_Exercise requirements_: Transcribe each of the records below exactly, excluding all pictures.

* * *

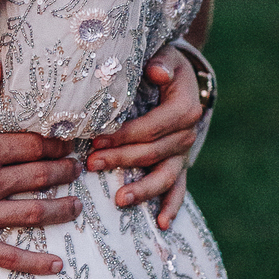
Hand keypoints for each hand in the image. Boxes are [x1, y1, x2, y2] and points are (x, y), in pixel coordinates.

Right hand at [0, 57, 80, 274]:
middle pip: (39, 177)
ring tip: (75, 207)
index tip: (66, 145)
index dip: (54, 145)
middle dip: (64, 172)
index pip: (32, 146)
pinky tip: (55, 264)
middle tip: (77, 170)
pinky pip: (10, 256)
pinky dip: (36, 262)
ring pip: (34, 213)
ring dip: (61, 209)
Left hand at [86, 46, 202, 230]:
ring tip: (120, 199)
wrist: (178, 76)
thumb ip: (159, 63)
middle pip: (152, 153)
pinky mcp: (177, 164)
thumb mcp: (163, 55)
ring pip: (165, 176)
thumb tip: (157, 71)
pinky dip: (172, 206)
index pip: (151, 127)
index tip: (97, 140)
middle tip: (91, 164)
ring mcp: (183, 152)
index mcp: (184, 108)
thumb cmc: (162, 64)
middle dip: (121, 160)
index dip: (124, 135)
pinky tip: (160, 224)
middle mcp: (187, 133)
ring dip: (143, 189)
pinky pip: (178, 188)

* * *

_Problem solution_:
Hand keypoints for each hand in the image. Boxes are [x1, y1, x2, y2] and points are (x, y), in pixel coordinates.

Right hand at [0, 57, 80, 274]:
middle pip: (39, 177)
ring tip: (75, 207)
index tip: (66, 145)
index dip: (54, 145)
middle dip: (64, 172)
index pip: (32, 146)
pinky tip: (55, 264)
middle tip: (77, 170)
pinky pip: (10, 256)
pinky dip: (36, 262)
ring pip: (34, 213)
ring dip: (61, 209)
Left hand at [86, 46, 202, 230]:
ring tip: (120, 199)
wrist: (178, 76)
thumb ip: (159, 63)
middle pip: (152, 153)
pinky mcp: (177, 164)
thumb mcp: (163, 55)
ring pip: (165, 176)
thumb tip: (157, 71)
pinky dip: (172, 206)
index pip: (151, 127)
index tip: (97, 140)
middle tip: (91, 164)
ring mcp: (183, 152)
index mcp: (184, 108)
thumb cmc: (162, 64)
middle dip: (121, 160)
index dip: (124, 135)
pinky tip: (160, 224)
middle mcp: (187, 133)
ring dip: (143, 189)
pinky pip: (178, 188)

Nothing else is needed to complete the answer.